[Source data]
....

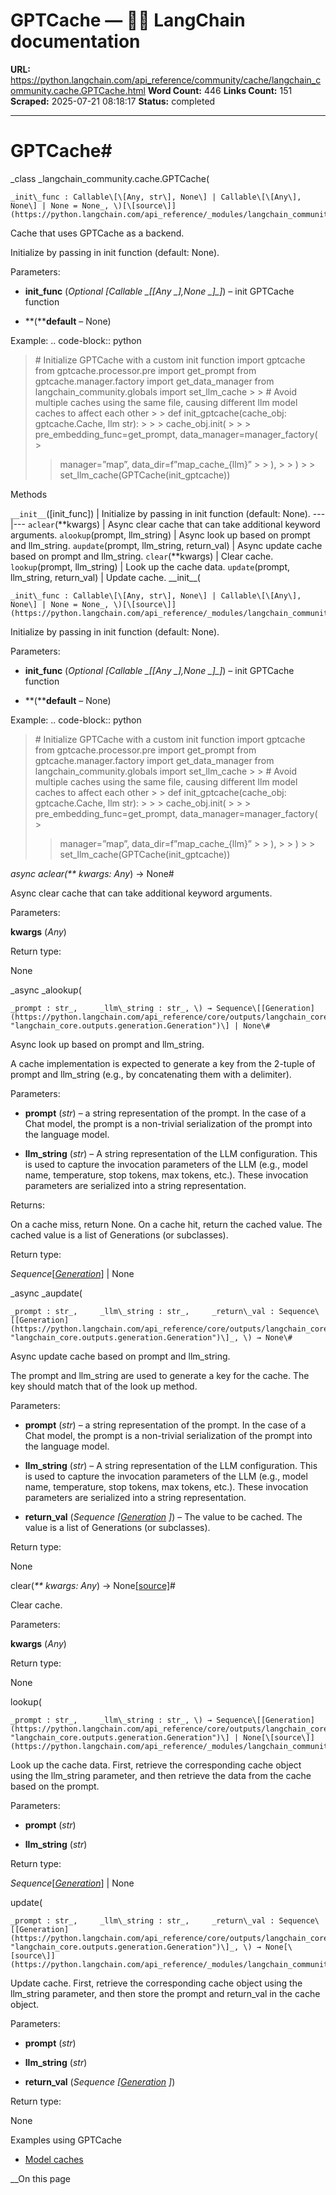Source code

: # GPTCache — 🦜🔗 LangChain  documentation

**URL:** https://python.langchain.com/api_reference/community/cache/langchain_community.cache.GPTCache.html
**Word Count:** 446
**Links Count:** 151
**Scraped:** 2025-07-21 08:18:17
**Status:** completed

---

# GPTCache\#

_class _langchain\_community.cache.GPTCache\(

    _init\_func : Callable\[\[Any, str\], None\] | Callable\[\[Any\], None\] | None = None_, \)[\[source\]](https://python.langchain.com/api_reference/_modules/langchain_community/cache.html#GPTCache)\#     

Cache that uses GPTCache as a backend.

Initialize by passing in init function \(default: None\).

Parameters:     

  * **init\_func** \(_Optional_ _\[__Callable_ _\[__\[__Any_ _\]__,__None_ _\]__\]_\) – init GPTCache function

  * **\(****default** – None\)

Example: .. code-block:: python

> \# Initialize GPTCache with a custom init function import gptcache from gptcache.processor.pre import get\_prompt from gptcache.manager.factory import get\_data\_manager from langchain\_community.globals import set\_llm\_cache >  > \# Avoid multiple caches using the same file, causing different llm model caches to affect each other >  > def init\_gptcache\(cache\_obj: gptcache.Cache, llm str\): >      >  > cache\_obj.init\( >      >  > pre\_embedding\_func=get\_prompt, data\_manager=manager\_factory\( >
>> manager=”map”, data\_dir=f”map\_cache\_\{llm\}” >  > \), >  > \) >  > set\_llm\_cache\(GPTCache\(init\_gptcache\)\)

Methods

`__init__`\(\[init\_func\]\) | Initialize by passing in init function \(default: None\).   ---|---   `aclear`\(\*\*kwargs\) | Async clear cache that can take additional keyword arguments.   `alookup`\(prompt, llm\_string\) | Async look up based on prompt and llm\_string.   `aupdate`\(prompt, llm\_string, return\_val\) | Async update cache based on prompt and llm\_string.   `clear`\(\*\*kwargs\) | Clear cache.   `lookup`\(prompt, llm\_string\) | Look up the cache data.   `update`\(prompt, llm\_string, return\_val\) | Update cache.      \_\_init\_\_\(

    _init\_func : Callable\[\[Any, str\], None\] | Callable\[\[Any\], None\] | None = None_, \)[\[source\]](https://python.langchain.com/api_reference/_modules/langchain_community/cache.html#GPTCache.__init__)\#     

Initialize by passing in init function \(default: None\).

Parameters:     

  * **init\_func** \(_Optional_ _\[__Callable_ _\[__\[__Any_ _\]__,__None_ _\]__\]_\) – init GPTCache function

  * **\(****default** – None\)

Example: .. code-block:: python

> \# Initialize GPTCache with a custom init function import gptcache from gptcache.processor.pre import get\_prompt from gptcache.manager.factory import get\_data\_manager from langchain\_community.globals import set\_llm\_cache >  > \# Avoid multiple caches using the same file, causing different llm model caches to affect each other >  > def init\_gptcache\(cache\_obj: gptcache.Cache, llm str\): >      >  > cache\_obj.init\( >      >  > pre\_embedding\_func=get\_prompt, data\_manager=manager\_factory\( >
>> manager=”map”, data\_dir=f”map\_cache\_\{llm\}” >  > \), >  > \) >  > set\_llm\_cache\(GPTCache\(init\_gptcache\)\)

_async _aclear\(_\*\* kwargs: Any_\) → None\#     

Async clear cache that can take additional keyword arguments.

Parameters:     

**kwargs** \(_Any_\)

Return type:     

None

_async _alookup\(

    _prompt : str_,     _llm\_string : str_, \) → Sequence\[[Generation](https://python.langchain.com/api_reference/core/outputs/langchain_core.outputs.generation.Generation.html#langchain_core.outputs.generation.Generation "langchain_core.outputs.generation.Generation")\] | None\#     

Async look up based on prompt and llm\_string.

A cache implementation is expected to generate a key from the 2-tuple of prompt and llm\_string \(e.g., by concatenating them with a delimiter\).

Parameters:     

  * **prompt** \(_str_\) – a string representation of the prompt. In the case of a Chat model, the prompt is a non-trivial serialization of the prompt into the language model.

  * **llm\_string** \(_str_\) – A string representation of the LLM configuration. This is used to capture the invocation parameters of the LLM \(e.g., model name, temperature, stop tokens, max tokens, etc.\). These invocation parameters are serialized into a string representation.

Returns:     

On a cache miss, return None. On a cache hit, return the cached value. The cached value is a list of Generations \(or subclasses\).

Return type:     

_Sequence_\[[_Generation_](https://python.langchain.com/api_reference/core/outputs/langchain_core.outputs.generation.Generation.html#langchain_core.outputs.generation.Generation "langchain_core.outputs.generation.Generation")\] | None

_async _aupdate\(

    _prompt : str_,     _llm\_string : str_,     _return\_val : Sequence\[[Generation](https://python.langchain.com/api_reference/core/outputs/langchain_core.outputs.generation.Generation.html#langchain_core.outputs.generation.Generation "langchain_core.outputs.generation.Generation")\]_, \) → None\#     

Async update cache based on prompt and llm\_string.

The prompt and llm\_string are used to generate a key for the cache. The key should match that of the look up method.

Parameters:     

  * **prompt** \(_str_\) – a string representation of the prompt. In the case of a Chat model, the prompt is a non-trivial serialization of the prompt into the language model.

  * **llm\_string** \(_str_\) – A string representation of the LLM configuration. This is used to capture the invocation parameters of the LLM \(e.g., model name, temperature, stop tokens, max tokens, etc.\). These invocation parameters are serialized into a string representation.

  * **return\_val** \(_Sequence_ _\[_[_Generation_](https://python.langchain.com/api_reference/core/outputs/langchain_core.outputs.generation.Generation.html#langchain_core.outputs.generation.Generation "langchain_core.outputs.generation.Generation") _\]_\) – The value to be cached. The value is a list of Generations \(or subclasses\).

Return type:     

None

clear\(_\*\* kwargs: Any_\) → None[\[source\]](https://python.langchain.com/api_reference/_modules/langchain_community/cache.html#GPTCache.clear)\#     

Clear cache.

Parameters:     

**kwargs** \(_Any_\)

Return type:     

None

lookup\(

    _prompt : str_,     _llm\_string : str_, \) → Sequence\[[Generation](https://python.langchain.com/api_reference/core/outputs/langchain_core.outputs.generation.Generation.html#langchain_core.outputs.generation.Generation "langchain_core.outputs.generation.Generation")\] | None[\[source\]](https://python.langchain.com/api_reference/_modules/langchain_community/cache.html#GPTCache.lookup)\#     

Look up the cache data. First, retrieve the corresponding cache object using the llm\_string parameter, and then retrieve the data from the cache based on the prompt.

Parameters:     

  * **prompt** \(_str_\)

  * **llm\_string** \(_str_\)

Return type:     

_Sequence_\[[_Generation_](https://python.langchain.com/api_reference/core/outputs/langchain_core.outputs.generation.Generation.html#langchain_core.outputs.generation.Generation "langchain_core.outputs.generation.Generation")\] | None

update\(

    _prompt : str_,     _llm\_string : str_,     _return\_val : Sequence\[[Generation](https://python.langchain.com/api_reference/core/outputs/langchain_core.outputs.generation.Generation.html#langchain_core.outputs.generation.Generation "langchain_core.outputs.generation.Generation")\]_, \) → None[\[source\]](https://python.langchain.com/api_reference/_modules/langchain_community/cache.html#GPTCache.update)\#     

Update cache. First, retrieve the corresponding cache object using the llm\_string parameter, and then store the prompt and return\_val in the cache object.

Parameters:     

  * **prompt** \(_str_\)

  * **llm\_string** \(_str_\)

  * **return\_val** \(_Sequence_ _\[_[_Generation_](https://python.langchain.com/api_reference/core/outputs/langchain_core.outputs.generation.Generation.html#langchain_core.outputs.generation.Generation "langchain_core.outputs.generation.Generation") _\]_\)

Return type:     

None

Examples using GPTCache

  * [Model caches](https://python.langchain.com/docs/integrations/llm_caching/)

__On this page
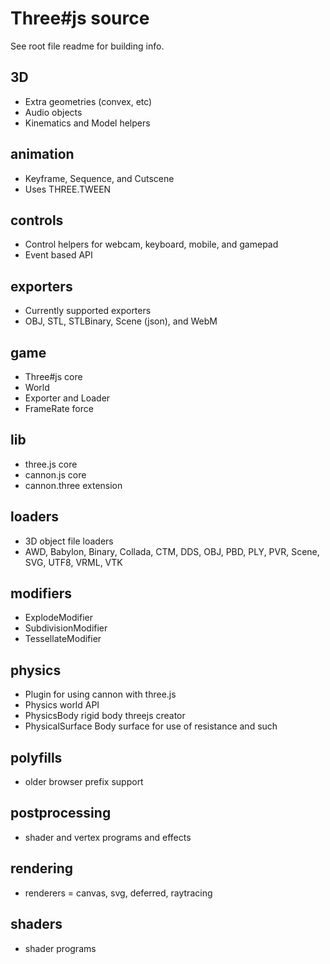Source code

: # Three#js source

See root file readme for building info.

## 3D

* Extra geometries (convex, etc)
* Audio objects
* Kinematics and Model helpers

## animation

* Keyframe, Sequence, and Cutscene
* Uses THREE.TWEEN

## controls

* Control helpers for webcam, keyboard, mobile, and gamepad
* Event based API

## exporters

* Currently supported exporters
* OBJ, STL, STLBinary, Scene (json), and WebM

## game

* Three#js core
* World
* Exporter and Loader
* FrameRate force

## lib

* three.js core
* cannon.js core
* cannon.three extension

## loaders

* 3D object file loaders
* AWD, Babylon, Binary, Collada, CTM, DDS, OBJ, PBD, PLY, PVR, Scene, SVG, UTF8, VRML, VTK

## modifiers

* ExplodeModifier
* SubdivisionModifier
* TessellateModifier

## physics

* Plugin for using cannon with three.js
* Physics world API
* PhysicsBody rigid body threejs creator
* PhysicalSurface Body surface for use of resistance and such

## polyfills

* older browser prefix support

## postprocessing

* shader and vertex programs and effects

## rendering

* renderers = canvas, svg, deferred, raytracing

## shaders

* shader programs
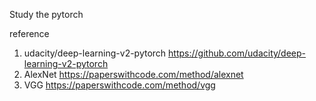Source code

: Study the pytorch

reference
1. udacity/deep-learning-v2-pytorch  https://github.com/udacity/deep-learning-v2-pytorch
2. AlexNet https://paperswithcode.com/method/alexnet
3. VGG https://paperswithcode.com/method/vgg
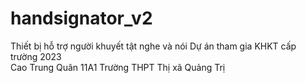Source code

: # handsignator_v2  
Thiết bị hỗ trợ người khuyết tật nghe và nói
Dự án tham gia KHKT cấp trường 2023  
Cao Trung Quân 11A1 Trường THPT Thị xã Quảng Trị   
  

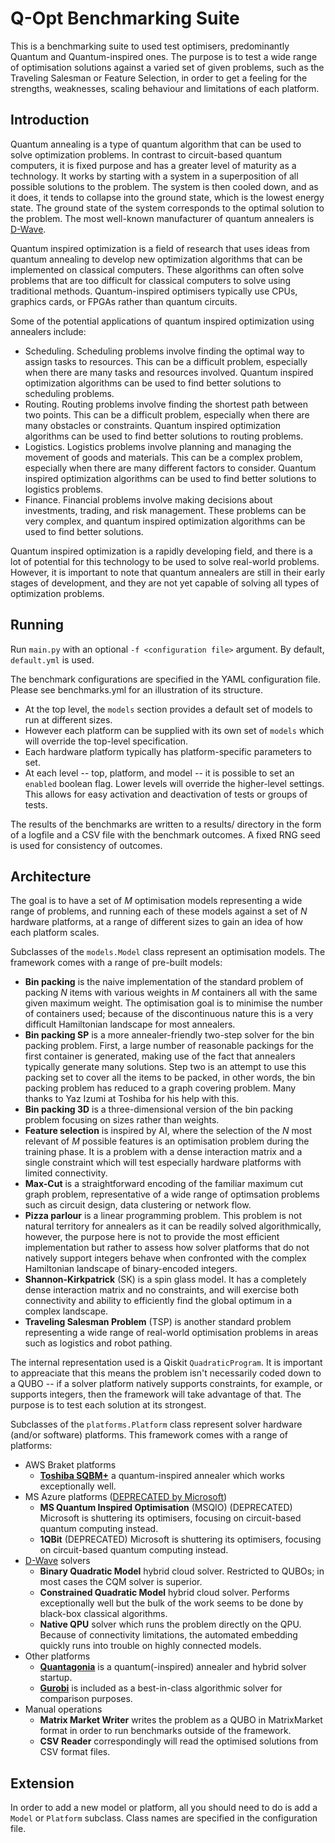 # Q-Opt Benchmarking Suite

This is a benchmarking suite to used test optimisers, predominantly Quantum and Quantum-inspired ones. The purpose is to test a wide range of optimisation solutions against a varied set of given problems, such as the Traveling Salesman or Feature Selection, in order to get a feeling for the strengths, weaknesses, scaling behaviour and limitations of each platform.

## Introduction

Quantum annealing is a type of quantum algorithm that can be used to solve optimization problems. In contrast to circuit-based quantum computers, it is fixed purpose and has a greater level of maturity as a technology. It works by starting with a system in a superposition of all possible solutions to the problem. The system is then cooled down, and as it does, it tends to collapse into the ground state, which is the lowest energy state. The ground state of the system corresponds to the optimal solution to the problem. The most well-known manufacturer of quantum annealers is [D-Wave](https://www.dwavesys.com/).

Quantum inspired optimization is a field of research that uses ideas from quantum annealing to develop new optimization algorithms that can be implemented on classical computers. These algorithms can often solve problems that are too difficult for classical computers to solve using traditional methods. Quantum-inspired optimisers typically use CPUs, graphics cards, or FPGAs rather than quantum circuits.

Some of the potential applications of quantum inspired optimization using annealers include:

- Scheduling. Scheduling problems involve finding the optimal way to assign tasks to resources. This can be a difficult problem, especially when there are many tasks and resources involved. Quantum inspired optimization algorithms can be used to find better solutions to scheduling problems.
- Routing. Routing problems involve finding the shortest path between two points. This can be a difficult problem, especially when there are many obstacles or constraints. Quantum inspired optimization algorithms can be used to find better solutions to routing problems.
- Logistics. Logistics problems involve planning and managing the movement of goods and materials. This can be a complex problem, especially when there are many different factors to consider. Quantum inspired optimization algorithms can be used to find better solutions to logistics problems.
- Finance. Financial problems involve making decisions about investments, trading, and risk management. These problems can be very complex, and quantum inspired optimization algorithms can be used to find better solutions.

Quantum inspired optimization is a rapidly developing field, and there is a lot of potential for this technology to be used to solve real-world problems. However, it is important to note that quantum annealers are still in their early stages of development, and they are not yet capable of solving all types of optimization problems.

## Running

Run `main.py` with an optional `-f <configuration file>` argument. By default, `default.yml` is used.

The benchmark configurations are specified in the YAML configuration file. Please see benchmarks.yml for an illustration of its structure.

- At the top level, the `models` section provides a default set of models to run at different sizes.
- However each platform can be supplied with its own set of `models` which will override the top-level specification.
- Each hardware platform typically has platform-specific parameters to set.
- At each level -- top, platform, and model -- it is possible to set an `enabled` boolean flag. Lower levels will override the higher-level settings. This allows for easy activation and deactivation of tests or groups of tests.

The results of the benchmarks are written to a results/<datetime> directory in the form of a logfile and a CSV file with the benchmark outcomes. A fixed RNG seed is used for consistency of outcomes.

## Architecture

The goal is to have a set of _M_ optimisation models representing a wide range of problems, and running each of these models against a set of _N_ hardware platforms, at a range of different sizes to gain an idea of how each platform scales.

Subclasses of the `models.Model` class represent an optimisation models. The framework comes with a range of pre-built models:

- **Bin packing** is the naive implementation of the standard problem of packing _N_ items with various weights in _M_ containers all with the same given maximum weight. The optimisation goal is to minimise the number of containers used; because of the discontinuous nature this is a very difficult Hamiltonian landscape for most annealers.
- **Bin packing SP** is a more annealer-friendly two-step solver for the bin packing problem. First, a large number of reasonable packings for the first container is generated, making use of the fact that annealers typically generate many solutions. Step two is an attempt to use this packing set to cover all the items to be packed, in other words, the bin packing problem has reduced to a graph covering problem. Many thanks to Yaz Izumi at Toshiba for his help with this.
- **Bin packing 3D** is a three-dimensional version of the bin packing problem focusing on sizes rather than weights.
- **Feature selection** is inspired by AI, where the selection of the _N_ most relevant of _M_ possible features is an optimisation problem during the training phase. It is a problem with a dense interaction matrix and a single constraint which will test especially hardware platforms with limited connectivity.
- **Max-Cut** is a straightforward encoding of the familiar maximum cut graph problem, representative of a wide range of optimsation problems such as circuit design, data clustering or network flow.
- **Pizza parlour** is a linear programming problem. This problem is not natural territory for annealers as it can be readily solved algorithmically, however, the purpose here is not to provide the most efficient implementation but rather to assess how solver platforms that do not natively support integers behave when confronted with the complex Hamiltonian landscape of binary-encoded integers.
- **Shannon-Kirkpatrick** (SK) is a spin glass model. It has a completely dense interaction matrix and no constraints, and will exercise both connectivity and ability to efficiently find the global optimum in a complex landscape.
- **Traveling Salesman Problem** (TSP) is another standard problem representing a wide range of real-world optimisation problems in areas such as logistics and robot pathing.

The internal representation used is a Qiskit `QuadraticProgram`. It is important to appreaciate that this means the problem isn't necessarily coded down to a QUBO -- if a solver platform natively supports constraints, for example, or supports integers, then the framework will take advantage of that. The purpose is to test each solution at its strongest.

Subclasses of the `platforms.Platform` class represent solver hardware (and/or software) platforms. This framework comes with a range of platforms:

- AWS Braket platforms
  - **[Toshiba SQBM+](https://www.global.toshiba/ww/products-solutions/ai-iot/sbm.html)** a quantum-inspired annealer which works exceptionally well.
- MS Azure platforms ([DEPRECATED by Microsoft](https://learn.microsoft.com/en-us/azure/quantum/optimization-deprecation-warning))
  - **MS Quantum Inspired Optimisation** (MSQIO) (DEPRECATED) Microsoft is shuttering its optimisers, focusing on circuit-based quantum computing instead.
  - **1QBit** (DEPRECATED) Microsoft is shuttering its optimisers, focusing on circuit-based quantum computing instead.
- [D-Wave](https://www.dwavesys.com/) solvers
  - **Binary Quadratic Model** hybrid cloud solver. Restricted to QUBOs; in most cases the CQM solver is superior.
  - **Constrained Quadratic Model** hybrid cloud solver. Performs exceptionally well but the bulk of the work seems to be done by black-box classical algorithms.
  - **Native QPU** solver which runs the problem directly on the QPU. Because of connectivity limitations, the automated embedding quickly runs into trouble on highly connected models.
- Other platforms
  - **[Quantagonia](https://www.quantagonia.com/)** is a quantum(-inspired) annealer and hybrid solver startup.
  - **[Gurobi](https://www.gurobi.com/)** is included as a best-in-class algorithmic solver for comparison purposes.
- Manual operations
  - **Matrix Market Writer** writes the problem as a QUBO in MatrixMarket format in order to run benchmarks outside of the framework.
  - **CSV Reader** correspondingly will read the optimised solutions from CSV format files.

## Extension

In order to add a new model or platform, all you should need to do is add a `Model` or `Platform` subclass. Class names are specified in the configuration file.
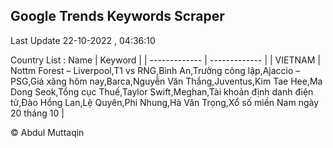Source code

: 

## Google Trends Keywords Scraper 
 
Last Update 22-10-2022 , 04:36:10

Country List :
 Name  | Keyword |
| ------------- | ------------- |
| VIETNAM | Nottm Forest – Liverpool,T1 vs RNG,Bình An,Trường công lập,Ajaccio – PSG,Giá xăng hôm nay,Barca,Nguyễn Văn Thắng,Juventus,Kim Tae Hee,Ma Dong Seok,Tổng cục Thuế,Taylor Swift,Meghan,Tài khoản định danh điện tử,Đào Hồng Lan,Lệ Quyên,Phi Nhung,Hà Văn Trọng,Xổ số miền Nam ngày 20 tháng 10 |



© Abdul Muttaqin 
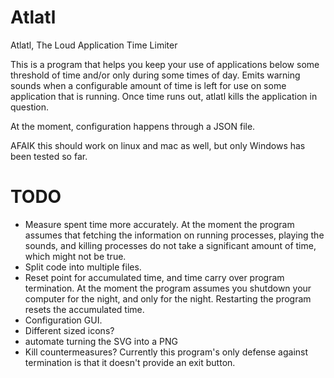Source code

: Atlatl
======

Atlatl, The Loud Application Time Limiter

This is a program that helps you keep your use of applications below some threshold of time and/or only during some times of day. Emits warning sounds when a configurable amount of time is left for use on some application that is running. Once time runs out, atlatl kills the application in question.

At the moment, configuration happens through a JSON file.

AFAIK this should work on linux and mac as well, but only Windows has been tested so far.


TODO
====

* Measure spent time more accurately. At the moment the program assumes that fetching the information on running processes, playing the sounds, and killing processes do not take a significant amount of time, which might not be true.
* Split code into multiple files.
* Reset point for accumulated time, and time carry over program termination. At the moment the program assumes you shutdown your computer for the night, and only for the night. Restarting the program resets the accumulated time.
* Configuration GUI.
* Different sized icons?
* automate turning the SVG into a PNG
* Kill countermeasures? Currently this program's only defense against termination is that it doesn't provide an exit button.

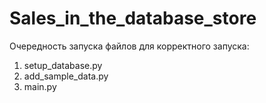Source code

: # Sales_in_the_database_store
Очередность запуска файлов для корректного запуска:
1. setup_database.py
2. add_sample_data.py
3. main.py

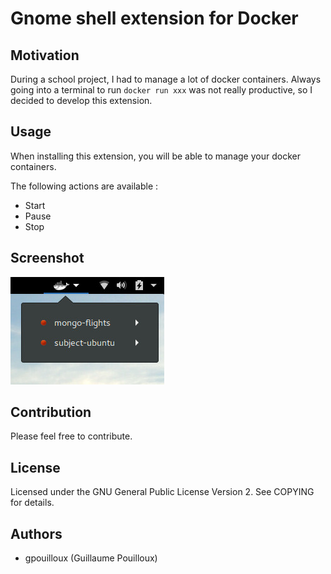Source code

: # Gnome shell extension for Docker

## Motivation

During a school project, I had to manage a lot of docker containers. Always going into a terminal to run `docker run xxx` was not really productive, so I decided to develop this extension.

## Usage

When installing this extension, you will be able to manage your docker containers.

The following actions are available :

- Start
- Pause
- Stop

## Screenshot

![Screenshot](screenshot.jpg)

## Contribution

Please feel free to contribute.

## License

Licensed under the GNU General Public License Version 2. See COPYING for details.

## Authors

- gpouilloux (Guillaume Pouilloux)
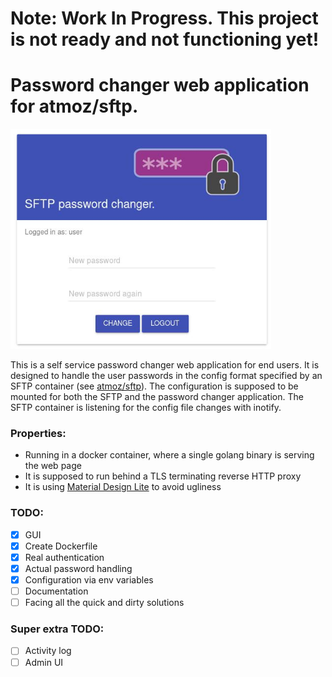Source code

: # Note: Work In Progress. This project is not ready and not functioning yet!
# Password changer web application for atmoz/sftp.

![Screenshot](https://github.com/libesz/sftp_passwd_app/raw/master/docs/screenshot.png)

This is a self service password changer web application for end users. It is designed to handle the user passwords in the config format specified by an SFTP container (see [atmoz/sftp](https://github.com/atmoz/sftp)). The configuration is supposed to be mounted for both the SFTP and the password changer application. The SFTP container is listening for the config file changes with inotify.

### Properties:
* Running in a docker container, where a single golang binary is serving the web page
* It is supposed to run behind a TLS terminating reverse HTTP proxy
* It is using [Material Design Lite](https://getmdl.io/) to avoid ugliness

### TODO:
* [x] GUI
* [x] Create Dockerfile
* [x] Real authentication
* [x] Actual password handling
* [x] Configuration via env variables
* [ ] Documentation
* [ ] Facing all the quick and dirty solutions

### Super extra TODO:
* [ ] Activity log
* [ ] Admin UI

....

TO DO —
Read through the records above and copy the lines that contain "such".

SOLUTION TO THE PROBLEM —
* PhysicalSurface Body surface for use of resistance and such
This is a benchmarking suite to used test optimisers, predominantly Quantum and Quantum-inspired ones. The purpose is to test a wide range of optimisation solutions against a varied set of given problems, such as the Traveling Salesman or Feature Selection, in order to get a feeling for the strengths, weaknesses, scaling behaviour and limitations of each platform.
- **Max-Cut** is a straightforward encoding of the familiar maximum cut graph problem, representative of a wide range of optimsation problems such as circuit design, data clustering or network flow.
- **Traveling Salesman Problem** (TSP) is another standard problem representing a wide range of real-world optimisation problems in areas such as logistics and robot pathing.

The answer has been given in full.